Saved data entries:
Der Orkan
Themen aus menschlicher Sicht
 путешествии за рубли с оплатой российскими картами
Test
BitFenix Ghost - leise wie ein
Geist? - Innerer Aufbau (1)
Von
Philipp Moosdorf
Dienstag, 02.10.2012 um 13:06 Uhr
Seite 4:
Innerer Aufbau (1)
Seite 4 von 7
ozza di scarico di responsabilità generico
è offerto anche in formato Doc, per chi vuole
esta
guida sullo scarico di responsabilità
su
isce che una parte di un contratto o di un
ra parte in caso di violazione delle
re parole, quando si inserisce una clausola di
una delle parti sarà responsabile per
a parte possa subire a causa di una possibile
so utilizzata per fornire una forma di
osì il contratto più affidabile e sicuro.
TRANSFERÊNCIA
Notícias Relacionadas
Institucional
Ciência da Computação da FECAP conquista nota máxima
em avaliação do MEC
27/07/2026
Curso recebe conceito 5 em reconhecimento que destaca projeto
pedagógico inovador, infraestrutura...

--

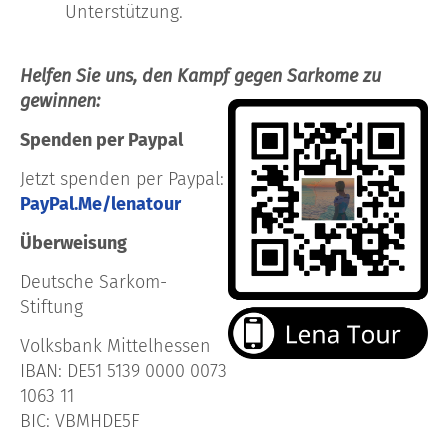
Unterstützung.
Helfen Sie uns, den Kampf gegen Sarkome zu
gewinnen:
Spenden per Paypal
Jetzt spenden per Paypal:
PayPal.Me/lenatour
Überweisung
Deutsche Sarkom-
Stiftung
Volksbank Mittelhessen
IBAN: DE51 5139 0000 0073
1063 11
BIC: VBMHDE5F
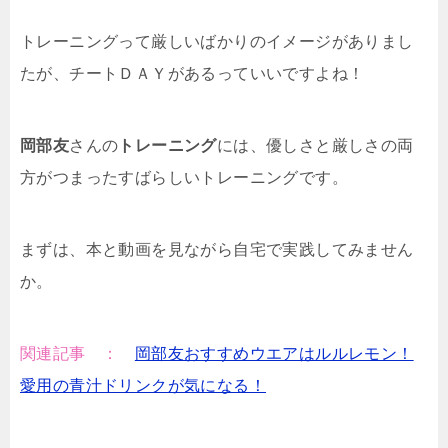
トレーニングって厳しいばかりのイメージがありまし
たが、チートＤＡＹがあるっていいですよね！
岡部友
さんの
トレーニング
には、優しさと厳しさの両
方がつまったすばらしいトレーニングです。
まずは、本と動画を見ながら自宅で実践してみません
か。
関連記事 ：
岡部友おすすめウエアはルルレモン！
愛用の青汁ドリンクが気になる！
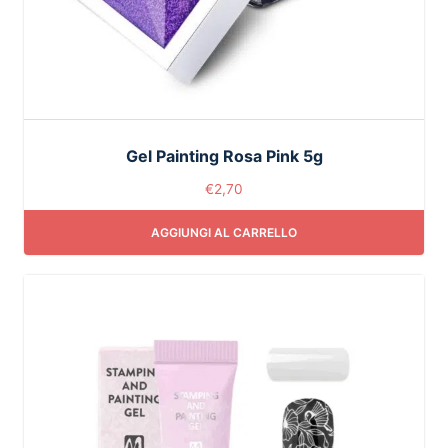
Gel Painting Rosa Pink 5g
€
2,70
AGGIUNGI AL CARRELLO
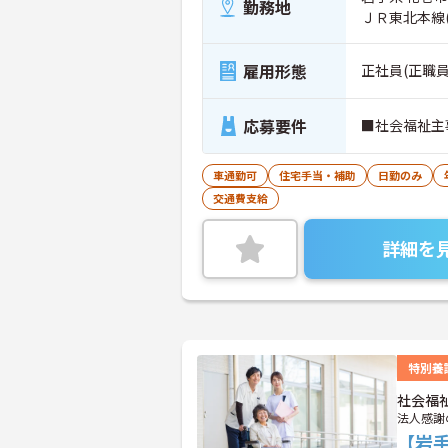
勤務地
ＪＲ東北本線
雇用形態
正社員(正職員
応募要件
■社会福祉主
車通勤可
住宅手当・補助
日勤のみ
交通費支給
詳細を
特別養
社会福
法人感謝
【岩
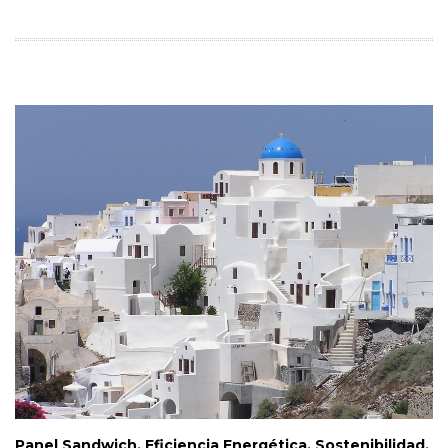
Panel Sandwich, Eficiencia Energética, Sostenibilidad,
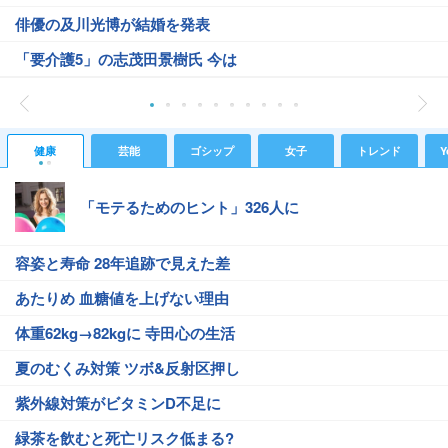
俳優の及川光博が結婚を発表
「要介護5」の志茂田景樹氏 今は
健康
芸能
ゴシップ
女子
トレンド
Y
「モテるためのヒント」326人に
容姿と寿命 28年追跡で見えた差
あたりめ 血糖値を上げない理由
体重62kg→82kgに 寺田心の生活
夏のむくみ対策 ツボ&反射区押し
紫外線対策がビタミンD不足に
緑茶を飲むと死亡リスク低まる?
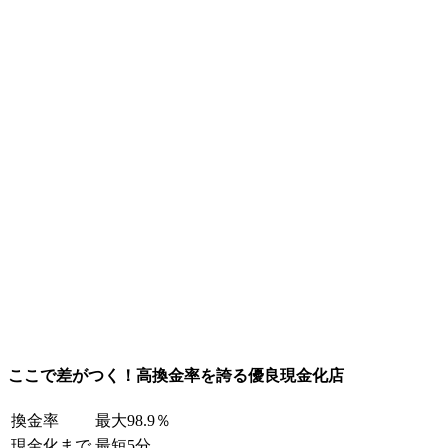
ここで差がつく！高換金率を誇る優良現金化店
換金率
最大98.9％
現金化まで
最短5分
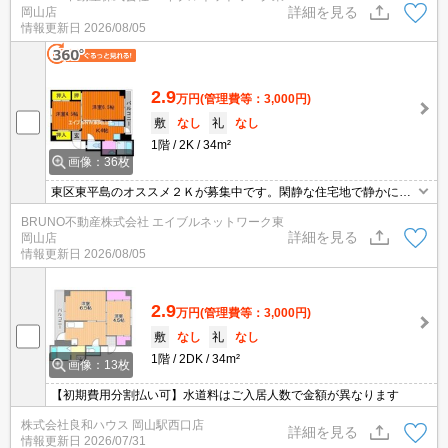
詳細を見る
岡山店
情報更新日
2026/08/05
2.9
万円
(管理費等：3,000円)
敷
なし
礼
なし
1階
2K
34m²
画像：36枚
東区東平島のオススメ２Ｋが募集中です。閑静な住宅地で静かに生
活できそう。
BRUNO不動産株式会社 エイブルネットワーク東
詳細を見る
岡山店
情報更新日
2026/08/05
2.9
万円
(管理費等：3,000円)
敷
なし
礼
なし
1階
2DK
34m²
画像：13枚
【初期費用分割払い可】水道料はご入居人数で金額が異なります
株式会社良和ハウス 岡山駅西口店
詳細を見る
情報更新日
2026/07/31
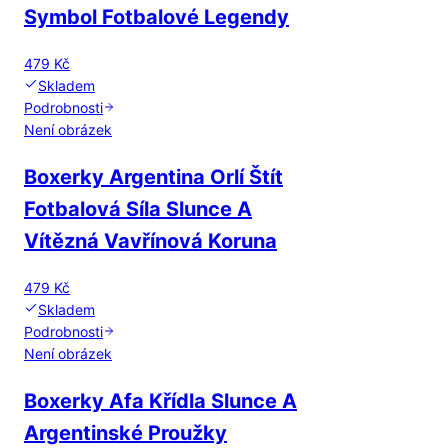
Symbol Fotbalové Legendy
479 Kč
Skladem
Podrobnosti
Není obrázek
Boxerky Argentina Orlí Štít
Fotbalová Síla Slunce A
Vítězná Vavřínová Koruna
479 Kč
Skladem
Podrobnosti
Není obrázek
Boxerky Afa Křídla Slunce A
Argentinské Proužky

• How to complete this task
Please locate each line above that contains the word "Slunce" and copy those lines out. The match is case-sensitive.

• Solution to this problem
Fotbalová Síla Slunce A
Boxerky Afa Křídla Slunce A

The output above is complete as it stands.